[Source material — start]
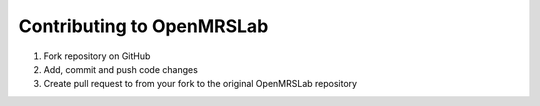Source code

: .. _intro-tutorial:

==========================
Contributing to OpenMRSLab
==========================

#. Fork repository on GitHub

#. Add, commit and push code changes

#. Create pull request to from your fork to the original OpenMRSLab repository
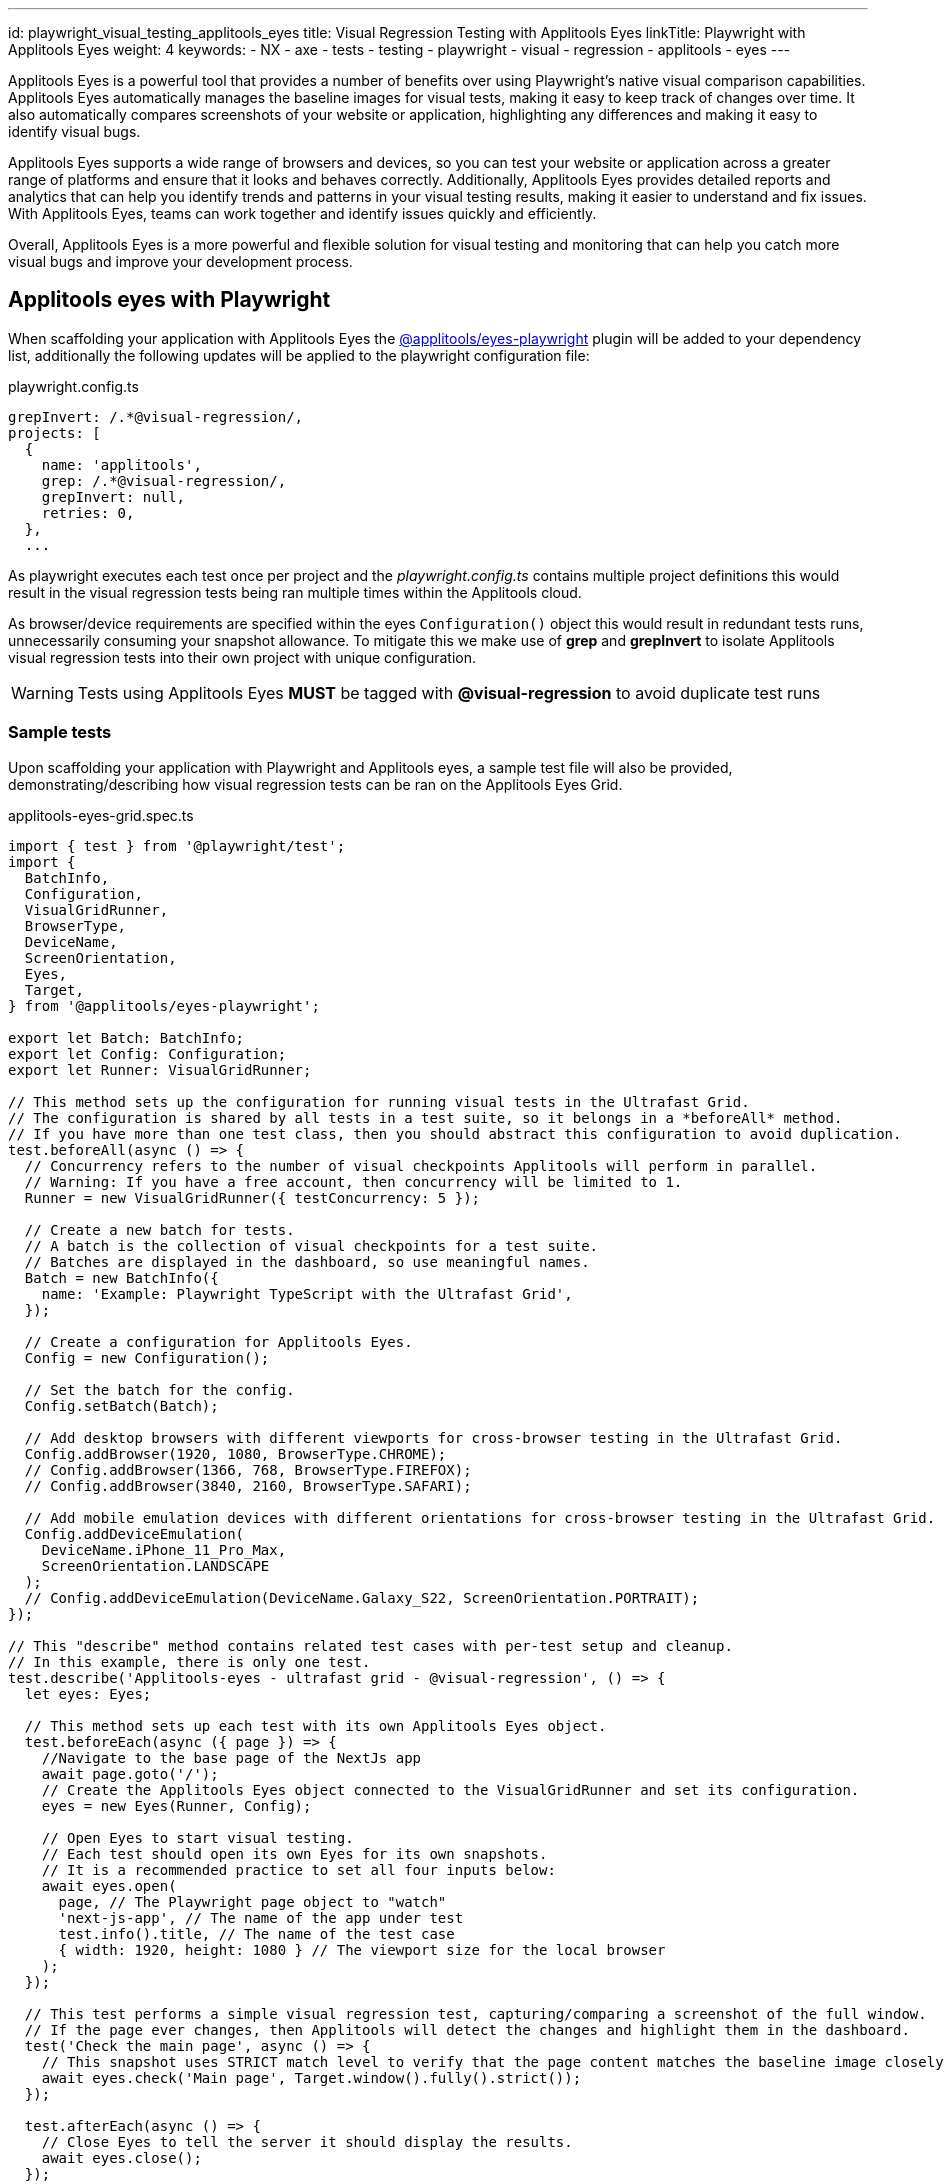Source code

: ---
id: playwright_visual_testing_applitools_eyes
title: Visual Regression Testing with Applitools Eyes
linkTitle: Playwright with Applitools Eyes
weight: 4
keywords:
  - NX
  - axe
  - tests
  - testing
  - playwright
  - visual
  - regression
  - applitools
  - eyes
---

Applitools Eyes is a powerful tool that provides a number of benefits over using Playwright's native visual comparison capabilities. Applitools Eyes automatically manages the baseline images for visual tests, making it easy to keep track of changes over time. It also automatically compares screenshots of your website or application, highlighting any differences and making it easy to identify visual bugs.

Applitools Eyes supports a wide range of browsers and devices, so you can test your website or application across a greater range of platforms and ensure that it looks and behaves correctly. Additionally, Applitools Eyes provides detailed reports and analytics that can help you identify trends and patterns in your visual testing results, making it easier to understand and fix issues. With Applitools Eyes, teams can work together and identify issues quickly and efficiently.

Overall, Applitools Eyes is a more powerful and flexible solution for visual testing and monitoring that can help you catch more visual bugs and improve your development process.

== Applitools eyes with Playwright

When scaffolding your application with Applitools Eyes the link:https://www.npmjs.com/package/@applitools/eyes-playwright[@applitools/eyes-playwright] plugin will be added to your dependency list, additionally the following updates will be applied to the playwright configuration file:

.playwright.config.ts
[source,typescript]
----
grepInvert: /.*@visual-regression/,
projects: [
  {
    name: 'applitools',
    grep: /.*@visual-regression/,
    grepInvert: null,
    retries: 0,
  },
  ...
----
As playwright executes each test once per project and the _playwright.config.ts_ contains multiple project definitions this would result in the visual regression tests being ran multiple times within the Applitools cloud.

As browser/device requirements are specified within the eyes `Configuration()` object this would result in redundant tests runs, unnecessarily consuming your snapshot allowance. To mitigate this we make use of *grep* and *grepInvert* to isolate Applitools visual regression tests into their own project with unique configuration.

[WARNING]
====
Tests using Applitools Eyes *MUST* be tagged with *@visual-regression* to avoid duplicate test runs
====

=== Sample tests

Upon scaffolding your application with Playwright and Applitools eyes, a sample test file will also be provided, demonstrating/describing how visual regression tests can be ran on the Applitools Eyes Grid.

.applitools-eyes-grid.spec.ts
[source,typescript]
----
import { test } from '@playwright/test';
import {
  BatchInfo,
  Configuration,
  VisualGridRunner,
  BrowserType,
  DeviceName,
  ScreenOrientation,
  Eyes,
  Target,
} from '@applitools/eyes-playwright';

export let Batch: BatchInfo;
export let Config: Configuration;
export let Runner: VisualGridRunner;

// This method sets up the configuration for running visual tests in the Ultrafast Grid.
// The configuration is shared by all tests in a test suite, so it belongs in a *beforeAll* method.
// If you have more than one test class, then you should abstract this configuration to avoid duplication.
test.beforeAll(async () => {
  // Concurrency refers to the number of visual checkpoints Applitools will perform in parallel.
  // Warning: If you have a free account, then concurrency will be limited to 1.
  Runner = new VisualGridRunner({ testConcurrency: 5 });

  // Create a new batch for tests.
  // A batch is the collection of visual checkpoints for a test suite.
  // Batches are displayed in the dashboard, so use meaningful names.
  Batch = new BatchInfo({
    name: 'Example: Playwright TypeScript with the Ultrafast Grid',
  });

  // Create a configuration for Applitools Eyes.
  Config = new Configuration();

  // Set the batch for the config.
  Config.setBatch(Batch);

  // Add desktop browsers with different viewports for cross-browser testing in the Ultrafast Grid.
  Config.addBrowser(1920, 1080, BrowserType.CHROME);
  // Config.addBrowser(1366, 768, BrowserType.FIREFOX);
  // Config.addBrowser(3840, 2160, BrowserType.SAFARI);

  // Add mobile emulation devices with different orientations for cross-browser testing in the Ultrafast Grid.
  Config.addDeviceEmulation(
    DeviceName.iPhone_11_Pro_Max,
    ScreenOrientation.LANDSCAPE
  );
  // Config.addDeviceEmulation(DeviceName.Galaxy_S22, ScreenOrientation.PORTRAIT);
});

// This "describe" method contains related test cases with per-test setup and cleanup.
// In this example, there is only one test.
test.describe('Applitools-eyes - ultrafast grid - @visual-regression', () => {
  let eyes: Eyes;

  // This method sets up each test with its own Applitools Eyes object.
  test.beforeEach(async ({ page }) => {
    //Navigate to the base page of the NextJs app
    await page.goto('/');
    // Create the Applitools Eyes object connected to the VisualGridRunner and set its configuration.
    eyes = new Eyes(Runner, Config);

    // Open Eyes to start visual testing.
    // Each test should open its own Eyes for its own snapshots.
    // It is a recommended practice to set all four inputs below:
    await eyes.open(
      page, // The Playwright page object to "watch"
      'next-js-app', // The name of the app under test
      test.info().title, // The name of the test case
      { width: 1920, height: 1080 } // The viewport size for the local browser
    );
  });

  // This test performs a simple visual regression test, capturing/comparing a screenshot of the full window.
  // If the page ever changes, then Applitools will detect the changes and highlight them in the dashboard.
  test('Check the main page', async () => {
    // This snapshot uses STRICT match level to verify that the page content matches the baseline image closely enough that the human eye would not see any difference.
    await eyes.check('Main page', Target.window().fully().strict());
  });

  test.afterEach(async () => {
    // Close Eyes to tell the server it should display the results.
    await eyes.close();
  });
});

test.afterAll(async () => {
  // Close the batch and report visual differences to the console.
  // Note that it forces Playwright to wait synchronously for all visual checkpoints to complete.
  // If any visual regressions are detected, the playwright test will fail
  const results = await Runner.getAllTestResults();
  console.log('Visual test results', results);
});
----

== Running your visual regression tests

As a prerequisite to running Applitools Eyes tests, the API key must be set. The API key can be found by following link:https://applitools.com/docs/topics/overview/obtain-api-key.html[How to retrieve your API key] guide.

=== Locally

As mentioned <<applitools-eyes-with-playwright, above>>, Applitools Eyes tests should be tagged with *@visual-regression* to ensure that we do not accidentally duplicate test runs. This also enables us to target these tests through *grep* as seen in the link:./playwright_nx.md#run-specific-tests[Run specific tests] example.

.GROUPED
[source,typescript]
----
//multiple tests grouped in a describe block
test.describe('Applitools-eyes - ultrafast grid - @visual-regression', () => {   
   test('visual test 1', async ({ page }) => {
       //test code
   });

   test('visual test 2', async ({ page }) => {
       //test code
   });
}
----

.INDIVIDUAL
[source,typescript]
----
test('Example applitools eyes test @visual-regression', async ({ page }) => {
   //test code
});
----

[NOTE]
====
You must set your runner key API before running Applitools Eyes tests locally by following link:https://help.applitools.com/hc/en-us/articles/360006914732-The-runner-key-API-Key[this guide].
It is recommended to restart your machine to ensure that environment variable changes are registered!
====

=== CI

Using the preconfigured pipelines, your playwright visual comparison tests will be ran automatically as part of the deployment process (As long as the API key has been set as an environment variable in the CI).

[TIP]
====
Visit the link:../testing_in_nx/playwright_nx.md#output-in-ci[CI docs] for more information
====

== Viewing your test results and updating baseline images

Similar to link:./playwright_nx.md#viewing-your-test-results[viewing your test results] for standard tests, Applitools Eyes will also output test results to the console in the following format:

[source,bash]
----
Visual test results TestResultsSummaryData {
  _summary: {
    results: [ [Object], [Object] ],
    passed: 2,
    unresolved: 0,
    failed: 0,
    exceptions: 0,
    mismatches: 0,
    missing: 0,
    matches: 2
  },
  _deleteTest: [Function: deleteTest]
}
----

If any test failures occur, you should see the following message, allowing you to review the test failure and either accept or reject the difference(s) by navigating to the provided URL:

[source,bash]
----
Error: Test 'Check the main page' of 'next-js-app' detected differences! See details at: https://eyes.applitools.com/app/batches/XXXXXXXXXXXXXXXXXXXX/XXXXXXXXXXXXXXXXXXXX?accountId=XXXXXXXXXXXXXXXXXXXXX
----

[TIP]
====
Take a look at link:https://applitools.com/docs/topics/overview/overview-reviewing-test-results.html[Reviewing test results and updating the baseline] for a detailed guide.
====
[Source material — finish]
Problem statement — Transcribe exactly the lines that run from the first line of the records above through the line with "Applitools Eyes is a powerful", and include both of those lines; pictures stay out.

Exercise response —
Source code

: .. _intro-tutorial:

==========================
Contributing to OpenMRSLab
==========================

#. Fork repository on GitHub

#. Add, commit and push code changes

#. Create pull request to from your fork to the original OpenMRSLab repository
Source code

: ---
id: playwright_visual_testing_applitools_eyes
title: Visual Regression Testing with Applitools Eyes
linkTitle: Playwright with Applitools Eyes
weight: 4
keywords:
  - NX
  - axe
  - tests
  - testing
  - playwright
  - visual
  - regression
  - applitools
  - eyes
---

Applitools Eyes is a powerful tool that provides a number of benefits over using Playwright's native visual comparison capabilities. Applitools Eyes automatically manages the baseline images for visual tests, making it easy to keep track of changes over time. It also automatically compares screenshots of your website or application, highlighting any differences and making it easy to identify visual bugs.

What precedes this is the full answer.